(Saved entries)
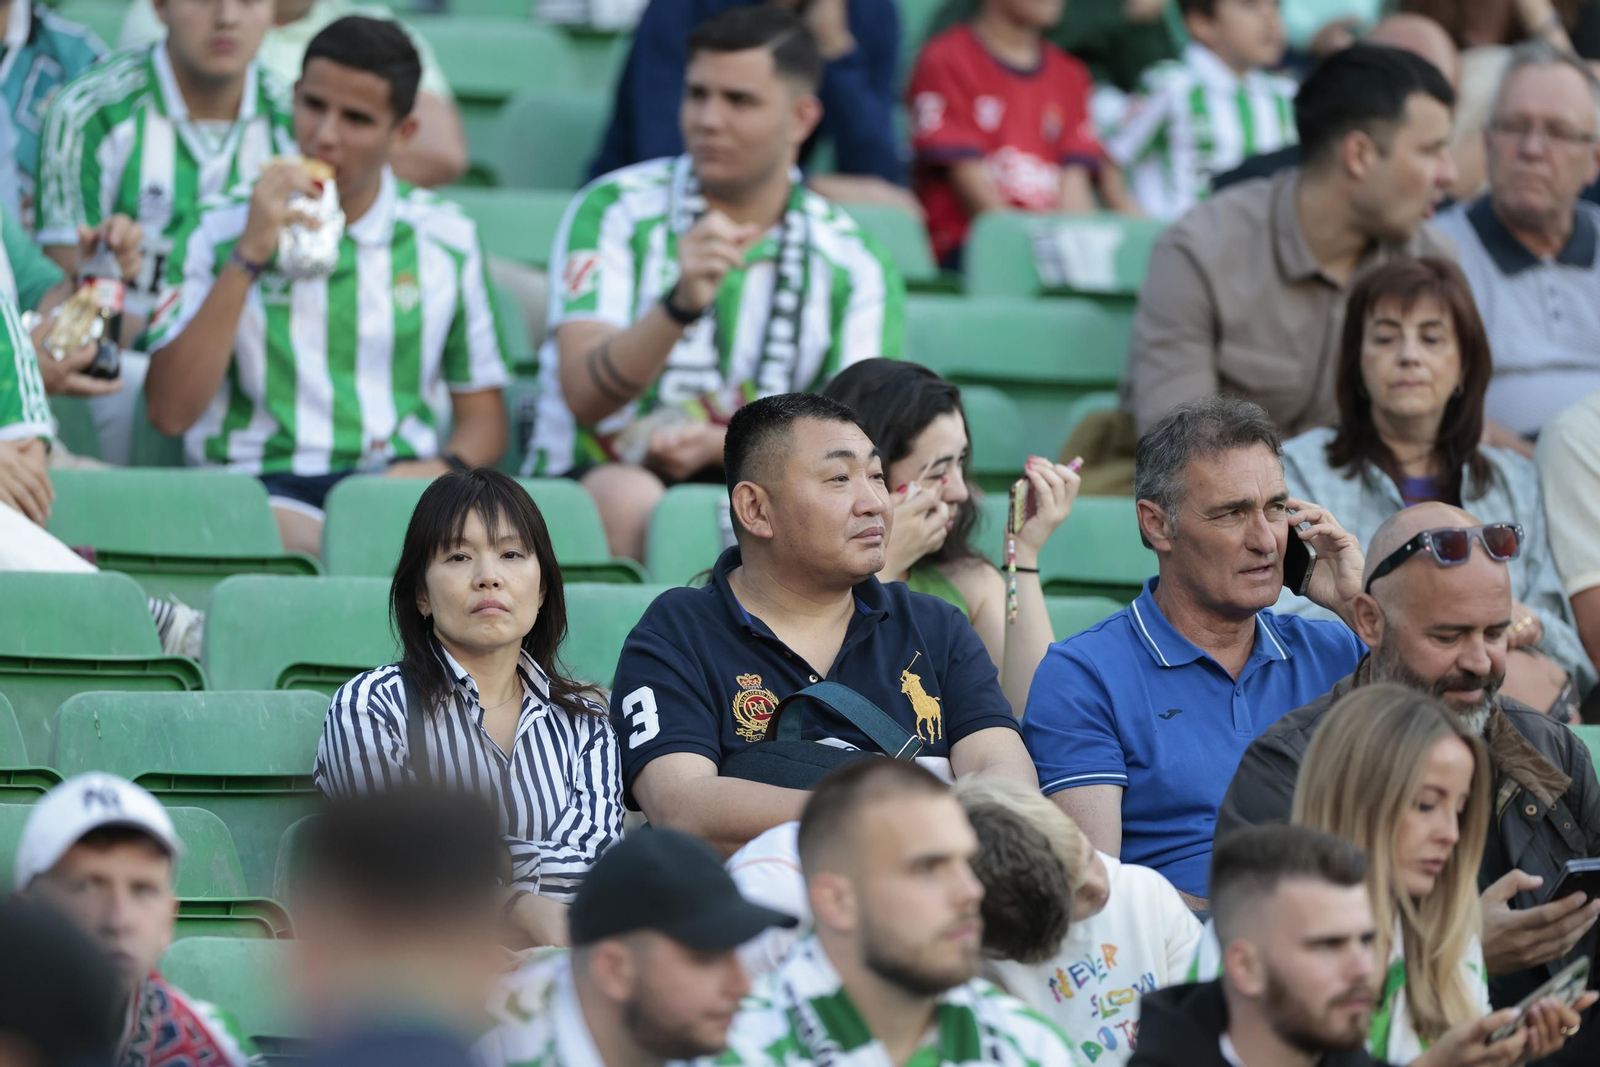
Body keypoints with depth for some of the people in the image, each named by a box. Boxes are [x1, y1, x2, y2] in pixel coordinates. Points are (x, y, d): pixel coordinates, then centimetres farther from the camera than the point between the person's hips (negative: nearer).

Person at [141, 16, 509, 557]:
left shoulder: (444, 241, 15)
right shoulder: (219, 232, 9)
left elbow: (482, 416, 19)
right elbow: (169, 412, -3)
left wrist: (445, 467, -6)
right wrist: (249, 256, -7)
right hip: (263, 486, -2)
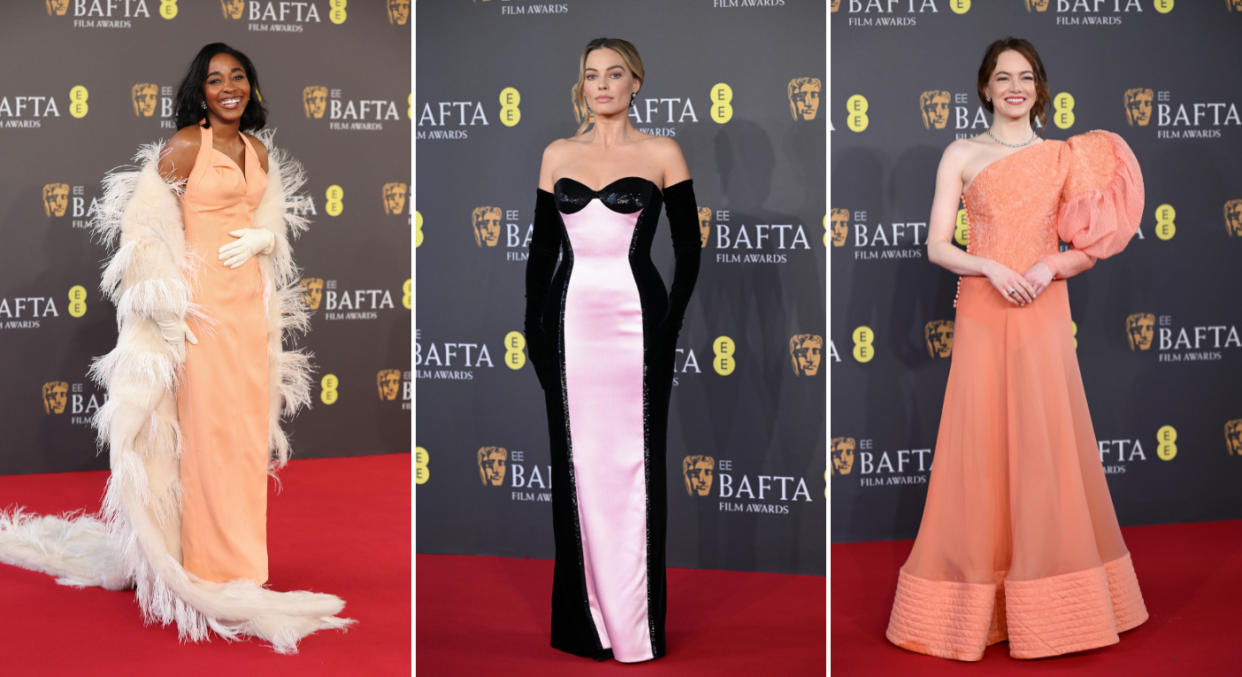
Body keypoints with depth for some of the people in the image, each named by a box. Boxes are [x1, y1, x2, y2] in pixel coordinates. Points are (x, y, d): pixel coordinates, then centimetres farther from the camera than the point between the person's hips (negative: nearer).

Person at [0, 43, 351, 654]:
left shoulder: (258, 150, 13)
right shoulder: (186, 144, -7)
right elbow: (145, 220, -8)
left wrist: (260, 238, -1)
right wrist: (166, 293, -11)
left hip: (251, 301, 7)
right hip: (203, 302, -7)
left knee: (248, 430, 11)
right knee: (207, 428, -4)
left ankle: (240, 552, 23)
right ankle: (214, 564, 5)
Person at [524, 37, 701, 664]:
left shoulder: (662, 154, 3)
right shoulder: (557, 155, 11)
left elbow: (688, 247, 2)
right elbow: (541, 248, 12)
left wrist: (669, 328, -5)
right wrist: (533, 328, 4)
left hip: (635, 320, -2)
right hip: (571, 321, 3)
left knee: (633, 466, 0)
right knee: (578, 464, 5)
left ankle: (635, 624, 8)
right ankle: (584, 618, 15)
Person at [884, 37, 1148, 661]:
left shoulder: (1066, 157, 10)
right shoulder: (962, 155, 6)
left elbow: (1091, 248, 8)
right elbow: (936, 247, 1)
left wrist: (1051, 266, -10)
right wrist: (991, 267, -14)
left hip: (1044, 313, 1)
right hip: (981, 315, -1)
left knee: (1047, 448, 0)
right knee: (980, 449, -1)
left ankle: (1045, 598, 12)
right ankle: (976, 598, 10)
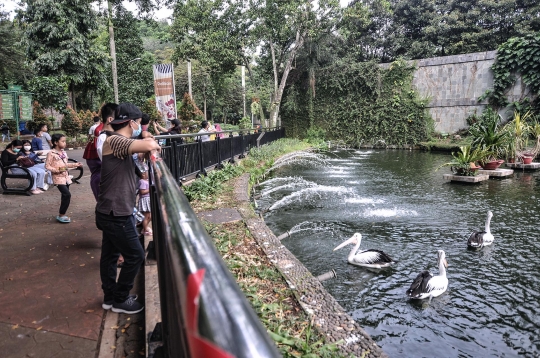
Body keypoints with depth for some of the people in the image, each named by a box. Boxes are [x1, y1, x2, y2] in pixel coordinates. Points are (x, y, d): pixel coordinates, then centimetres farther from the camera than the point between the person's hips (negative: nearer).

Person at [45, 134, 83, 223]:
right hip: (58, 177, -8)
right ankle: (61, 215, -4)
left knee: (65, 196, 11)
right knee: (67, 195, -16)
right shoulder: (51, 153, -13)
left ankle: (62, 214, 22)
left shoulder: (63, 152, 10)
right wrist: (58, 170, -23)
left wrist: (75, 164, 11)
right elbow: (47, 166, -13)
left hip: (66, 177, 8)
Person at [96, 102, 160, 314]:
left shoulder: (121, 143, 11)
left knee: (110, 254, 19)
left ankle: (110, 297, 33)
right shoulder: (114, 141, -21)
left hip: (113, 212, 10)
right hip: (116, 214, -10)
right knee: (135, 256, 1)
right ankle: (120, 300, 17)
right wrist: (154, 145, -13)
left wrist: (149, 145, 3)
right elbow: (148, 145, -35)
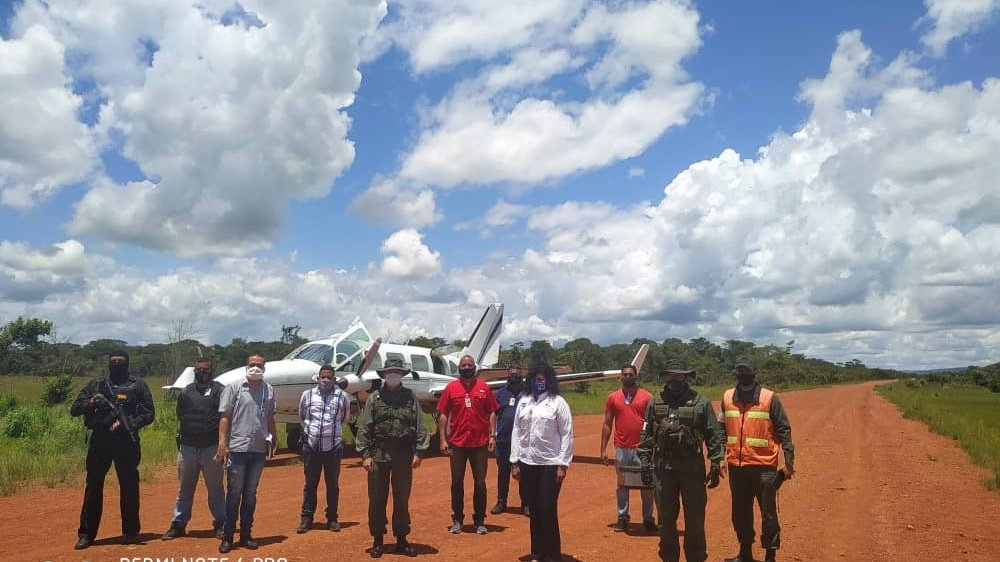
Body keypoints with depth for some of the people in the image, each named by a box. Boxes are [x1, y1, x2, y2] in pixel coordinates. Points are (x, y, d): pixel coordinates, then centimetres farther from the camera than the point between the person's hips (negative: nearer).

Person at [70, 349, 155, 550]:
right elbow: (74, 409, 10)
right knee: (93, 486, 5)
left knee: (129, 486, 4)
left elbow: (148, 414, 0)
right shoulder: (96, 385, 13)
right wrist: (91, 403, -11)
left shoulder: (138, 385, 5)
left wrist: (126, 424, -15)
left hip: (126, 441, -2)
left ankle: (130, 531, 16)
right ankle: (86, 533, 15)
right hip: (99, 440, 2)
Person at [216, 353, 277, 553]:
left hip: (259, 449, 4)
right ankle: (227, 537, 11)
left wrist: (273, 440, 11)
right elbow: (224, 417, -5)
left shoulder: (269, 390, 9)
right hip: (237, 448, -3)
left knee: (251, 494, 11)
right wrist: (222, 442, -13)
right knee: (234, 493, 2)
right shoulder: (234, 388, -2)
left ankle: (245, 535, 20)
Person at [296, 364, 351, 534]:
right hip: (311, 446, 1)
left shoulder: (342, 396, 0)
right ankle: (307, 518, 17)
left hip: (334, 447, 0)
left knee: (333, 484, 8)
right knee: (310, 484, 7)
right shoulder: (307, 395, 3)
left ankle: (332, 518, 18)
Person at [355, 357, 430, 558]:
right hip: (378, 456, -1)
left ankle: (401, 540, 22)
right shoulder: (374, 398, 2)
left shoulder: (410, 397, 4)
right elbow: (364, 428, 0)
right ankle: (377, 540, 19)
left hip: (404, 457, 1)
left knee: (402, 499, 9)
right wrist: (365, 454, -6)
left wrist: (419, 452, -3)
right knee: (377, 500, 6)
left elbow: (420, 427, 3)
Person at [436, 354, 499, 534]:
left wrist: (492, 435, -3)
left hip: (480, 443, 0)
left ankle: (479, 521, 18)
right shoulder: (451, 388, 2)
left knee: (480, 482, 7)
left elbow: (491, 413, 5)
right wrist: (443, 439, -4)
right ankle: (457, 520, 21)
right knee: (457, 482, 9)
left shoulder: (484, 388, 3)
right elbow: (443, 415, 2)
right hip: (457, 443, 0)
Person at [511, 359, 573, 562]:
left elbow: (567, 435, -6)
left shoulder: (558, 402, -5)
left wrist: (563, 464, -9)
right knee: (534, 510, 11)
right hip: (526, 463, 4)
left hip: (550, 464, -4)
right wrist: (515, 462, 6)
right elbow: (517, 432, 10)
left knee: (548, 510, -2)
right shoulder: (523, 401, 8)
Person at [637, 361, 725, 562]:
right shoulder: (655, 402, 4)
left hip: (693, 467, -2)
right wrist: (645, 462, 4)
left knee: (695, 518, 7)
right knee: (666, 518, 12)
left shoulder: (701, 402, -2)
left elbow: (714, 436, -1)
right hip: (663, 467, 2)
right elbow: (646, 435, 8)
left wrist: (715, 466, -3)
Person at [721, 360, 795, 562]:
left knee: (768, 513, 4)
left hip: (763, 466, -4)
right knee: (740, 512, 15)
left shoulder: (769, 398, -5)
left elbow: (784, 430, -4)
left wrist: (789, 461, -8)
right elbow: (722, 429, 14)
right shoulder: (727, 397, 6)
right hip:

__Task to carry out__
Transcribe each record exactly as it stands, setting aside any pictures.

__Task response__
Body keypoints with depth for some of the people in the image, each named by a box. Boxes are [x1, y1, x2, y2] in pixel coordinates. Points are (x, y, d): pixel coordinates, then centimetres farther from the camera than the point between the person's hips (negative: nearer).

Person at [141, 16, 509, 557]:
left shoulder: (444, 241, 15)
right shoulder: (219, 232, 9)
left elbow: (482, 416, 19)
right elbow: (169, 412, -3)
left wrist: (445, 467, -6)
right wrist: (249, 256, -7)
right hip: (263, 486, -2)
Body keypoints with depth for some of the people in the image, each named by a box. Boxes are [x1, y1, x2, y2] in pixel coordinates. Points are (x, y, d): pixel coordinates, then centimetres farther from the camera than the point between the person's hips (negative: nearer).

Person at [0, 43, 351, 654]:
left shoulder: (258, 150, 13)
right shoulder: (186, 144, -7)
right elbow: (145, 220, -8)
left wrist: (260, 238, -1)
right wrist: (166, 293, -11)
left hip: (251, 301, 7)
right hip: (203, 302, -7)
left knee: (248, 430, 11)
right knee: (207, 428, -4)
left ankle: (240, 552, 23)
right ankle: (214, 564, 5)
Person at [524, 37, 701, 664]:
left shoulder: (662, 154, 3)
right shoulder: (557, 155, 11)
left elbow: (688, 247, 2)
right elbow: (541, 248, 12)
left wrist: (669, 328, -5)
right wrist: (533, 328, 4)
left hip: (635, 320, -2)
right hip: (571, 321, 3)
left knee: (633, 466, 0)
right knee: (578, 464, 5)
left ankle: (635, 624, 8)
right ankle: (584, 618, 15)
Person at [884, 37, 1148, 661]:
left shoulder: (1066, 157, 10)
right shoulder: (962, 155, 6)
left elbow: (1091, 248, 8)
right elbow: (936, 247, 1)
left wrist: (1051, 266, -10)
right wrist: (991, 267, -14)
left hip: (1044, 313, 1)
right hip: (981, 315, -1)
left knee: (1047, 448, 0)
right knee: (980, 449, -1)
left ankle: (1045, 598, 12)
right ankle: (976, 598, 10)
Body keypoints with depth for some of the people in the image, each named by a box. Boxes are [x1, y1, x2, y2] in pixel coordinates. Points are (x, y, d): pixel coordinates, then centimetres farther from the camera than the point between the person's hips (negative: nearer).

Person at [45, 134, 83, 223]:
right hip: (58, 177, -8)
right ankle: (61, 215, -4)
left knee: (65, 196, 11)
right knee: (67, 195, -16)
right shoulder: (51, 153, -13)
left ankle: (62, 214, 22)
left shoulder: (63, 152, 10)
right wrist: (58, 170, -23)
left wrist: (75, 164, 11)
right elbow: (47, 166, -13)
left hip: (66, 177, 8)
Person at [96, 102, 160, 314]:
left shoulder: (121, 143, 11)
left knee: (110, 254, 19)
left ankle: (110, 297, 33)
right shoulder: (114, 141, -21)
left hip: (113, 212, 10)
right hip: (116, 214, -10)
right knee: (135, 256, 1)
right ankle: (120, 300, 17)
right wrist: (154, 145, -13)
left wrist: (149, 145, 3)
right elbow: (148, 145, -35)
Body keypoints with depth for some of the people in the image, each named by a box. Boxes are [x1, y1, x2, y2] in pixel coordinates. Points are (x, y, d): pixel coordinates, then centimetres farther from the camera than the point between the person's hips (negative: nearer).

Person at [70, 349, 155, 550]:
right elbow: (74, 409, 10)
right knee: (93, 486, 5)
left knee: (129, 486, 4)
left elbow: (148, 414, 0)
right shoulder: (96, 385, 13)
right wrist: (91, 403, -11)
left shoulder: (138, 385, 5)
left wrist: (126, 424, -15)
left hip: (126, 441, -2)
left ankle: (130, 531, 16)
right ankle: (86, 533, 15)
right hip: (99, 440, 2)
Person at [216, 353, 277, 553]:
left hip: (259, 449, 4)
right ankle: (227, 537, 11)
left wrist: (273, 440, 11)
right elbow: (224, 417, -5)
left shoulder: (269, 390, 9)
right hip: (237, 448, -3)
left knee: (251, 494, 11)
right wrist: (222, 442, -13)
right knee: (234, 493, 2)
right shoulder: (234, 388, -2)
left ankle: (245, 535, 20)
Person at [296, 364, 351, 534]:
right hip: (311, 446, 1)
left shoulder: (342, 396, 0)
right ankle: (307, 518, 17)
left hip: (334, 447, 0)
left knee: (333, 484, 8)
right knee: (310, 484, 7)
right shoulder: (307, 395, 3)
left ankle: (332, 518, 18)
Person at [355, 357, 430, 558]:
right hip: (378, 456, -1)
left ankle: (401, 540, 22)
right shoulder: (374, 398, 2)
left shoulder: (410, 397, 4)
right elbow: (364, 428, 0)
right ankle: (377, 540, 19)
left hip: (404, 457, 1)
left knee: (402, 499, 9)
right wrist: (365, 454, -6)
left wrist: (419, 452, -3)
right knee: (377, 500, 6)
left elbow: (420, 427, 3)
Person at [436, 354, 499, 534]:
left wrist: (492, 435, -3)
left hip: (480, 443, 0)
left ankle: (479, 521, 18)
right shoulder: (451, 388, 2)
left knee: (480, 482, 7)
left elbow: (491, 413, 5)
right wrist: (443, 439, -4)
right ankle: (457, 520, 21)
right knee: (457, 482, 9)
left shoulder: (484, 388, 3)
right elbow: (443, 415, 2)
right hip: (457, 443, 0)
Person at [511, 359, 573, 562]:
left elbow: (567, 435, -6)
left shoulder: (558, 402, -5)
left wrist: (563, 464, -9)
right knee: (534, 510, 11)
right hip: (526, 463, 4)
left hip: (550, 464, -4)
right wrist: (515, 462, 6)
right elbow: (517, 432, 10)
left knee: (548, 510, -2)
right shoulder: (523, 401, 8)
Person at [637, 361, 725, 562]:
right shoulder: (655, 402, 4)
left hip: (693, 467, -2)
right wrist: (645, 462, 4)
left knee: (695, 518, 7)
right knee: (666, 518, 12)
left shoulder: (701, 402, -2)
left elbow: (714, 436, -1)
right hip: (663, 467, 2)
right elbow: (646, 435, 8)
left wrist: (715, 466, -3)
Person at [721, 360, 795, 562]:
left knee: (768, 513, 4)
left hip: (763, 466, -4)
right knee: (740, 512, 15)
left shoulder: (769, 398, -5)
left elbow: (784, 430, -4)
left wrist: (789, 461, -8)
right elbow: (722, 429, 14)
right shoulder: (727, 397, 6)
right hip:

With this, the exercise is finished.